If possible a hint to continue. Thank you
Best Answer
I think it is easier to do it by partial fractions, but since you want to use convolution I will try to do it in the best way:
Let $F(s)=\dfrac{s^2+1}{s^2(s-2)}=\dfrac{-1/2}{s^2}+\dfrac{-1/4}{s}+\dfrac{5/2}{s-2}$ and $G(s)=\dfrac{s-2}{(s-2)^2+5}$. Then $f(t)=-\dfrac{t}{2}-\dfrac{u(t)}{4}+\frac{5}{4}e^{2t}$ and $g(t)=e^{2t}\cos(\sqrt 5t)$. Since $\mathscr{L}^{-1}(F(s)G(s))=(f*g)(t)$, then $$ (f*g)(t)=\int_0^t f(\tau)g(t-\tau)d\tau=\int_0^t \left(-\dfrac{\tau}{2}-\dfrac{\overbrace{u(\tau)}^{1}}{4}+\frac{5}{4}e^{2\tau}\right)e^{2t-2\tau}\cos(\sqrt 5t-\sqrt 5\tau)d\tau $$ You can continue with the process, through integration by parts.

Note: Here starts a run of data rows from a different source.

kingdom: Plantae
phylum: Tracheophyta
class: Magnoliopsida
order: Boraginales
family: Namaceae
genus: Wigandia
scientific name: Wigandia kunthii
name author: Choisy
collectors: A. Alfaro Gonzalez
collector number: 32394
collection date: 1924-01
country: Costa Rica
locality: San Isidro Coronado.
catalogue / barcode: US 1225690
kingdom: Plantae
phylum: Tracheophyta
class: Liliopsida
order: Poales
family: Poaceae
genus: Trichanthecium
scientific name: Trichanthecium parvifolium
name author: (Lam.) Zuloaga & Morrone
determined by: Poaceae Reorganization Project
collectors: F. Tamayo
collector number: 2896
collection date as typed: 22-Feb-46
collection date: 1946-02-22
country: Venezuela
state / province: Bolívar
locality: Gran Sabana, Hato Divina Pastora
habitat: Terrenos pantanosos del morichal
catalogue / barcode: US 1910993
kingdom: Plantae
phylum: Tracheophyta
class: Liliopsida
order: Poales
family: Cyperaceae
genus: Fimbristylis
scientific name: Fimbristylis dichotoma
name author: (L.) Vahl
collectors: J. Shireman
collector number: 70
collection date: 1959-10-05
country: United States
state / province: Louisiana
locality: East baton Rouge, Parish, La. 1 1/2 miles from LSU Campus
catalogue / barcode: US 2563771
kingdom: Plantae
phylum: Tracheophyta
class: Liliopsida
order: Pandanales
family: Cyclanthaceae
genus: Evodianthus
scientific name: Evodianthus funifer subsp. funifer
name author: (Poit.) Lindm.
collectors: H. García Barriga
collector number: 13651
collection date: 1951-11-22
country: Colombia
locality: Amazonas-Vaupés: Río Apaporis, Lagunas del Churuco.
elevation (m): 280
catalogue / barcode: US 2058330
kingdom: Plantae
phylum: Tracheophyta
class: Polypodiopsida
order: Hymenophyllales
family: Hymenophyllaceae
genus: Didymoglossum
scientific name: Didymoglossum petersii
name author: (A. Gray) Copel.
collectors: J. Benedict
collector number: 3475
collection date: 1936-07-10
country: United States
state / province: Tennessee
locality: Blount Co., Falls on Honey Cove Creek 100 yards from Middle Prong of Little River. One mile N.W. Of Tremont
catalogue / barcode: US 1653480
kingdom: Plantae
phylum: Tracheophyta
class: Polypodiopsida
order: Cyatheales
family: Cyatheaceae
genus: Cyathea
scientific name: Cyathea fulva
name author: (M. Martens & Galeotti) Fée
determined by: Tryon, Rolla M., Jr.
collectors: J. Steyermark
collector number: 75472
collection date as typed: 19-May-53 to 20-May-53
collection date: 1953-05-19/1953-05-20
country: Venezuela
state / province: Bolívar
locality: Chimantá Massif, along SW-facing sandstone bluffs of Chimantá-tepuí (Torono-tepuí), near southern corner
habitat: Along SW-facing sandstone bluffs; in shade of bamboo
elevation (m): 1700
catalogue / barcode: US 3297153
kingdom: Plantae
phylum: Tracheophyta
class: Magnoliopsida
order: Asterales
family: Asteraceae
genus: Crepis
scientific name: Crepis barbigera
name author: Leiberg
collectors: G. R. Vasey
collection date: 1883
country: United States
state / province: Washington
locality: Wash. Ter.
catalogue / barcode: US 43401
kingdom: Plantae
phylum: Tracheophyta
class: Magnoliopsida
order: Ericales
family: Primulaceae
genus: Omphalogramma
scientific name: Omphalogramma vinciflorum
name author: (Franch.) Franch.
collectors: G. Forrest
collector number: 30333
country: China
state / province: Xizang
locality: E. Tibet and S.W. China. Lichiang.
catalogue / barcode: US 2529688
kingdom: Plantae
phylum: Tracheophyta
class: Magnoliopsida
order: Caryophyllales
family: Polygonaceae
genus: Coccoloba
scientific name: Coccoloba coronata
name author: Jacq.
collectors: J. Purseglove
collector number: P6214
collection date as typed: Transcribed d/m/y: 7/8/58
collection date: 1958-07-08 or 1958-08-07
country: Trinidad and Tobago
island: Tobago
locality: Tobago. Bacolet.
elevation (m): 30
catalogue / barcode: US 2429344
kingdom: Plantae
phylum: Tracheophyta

Doing the math, the following remains: $$ \int \left(-\dfrac{\tau}{2}-\dfrac{1}{4}+\frac{5}{4}e^{2\tau}\right)e^{2t-2\tau}\cos(\sqrt 5t-\sqrt 5\tau)d\tau=e^{2t-2\tau}\left(\frac{(9x+4)}{81}\cos(\sqrt 5t-\sqrt 5\tau)+\frac{\sqrt 5}{324}(18x+17)\sin(\sqrt 5t-\sqrt 5\tau)-\frac{\sqrt 5}{4}e^{2\tau}\sin(\sqrt 5t-\sqrt 5\tau)\right)+C $$ Doing the accounts again you arrive at the same thing as using partial fractions.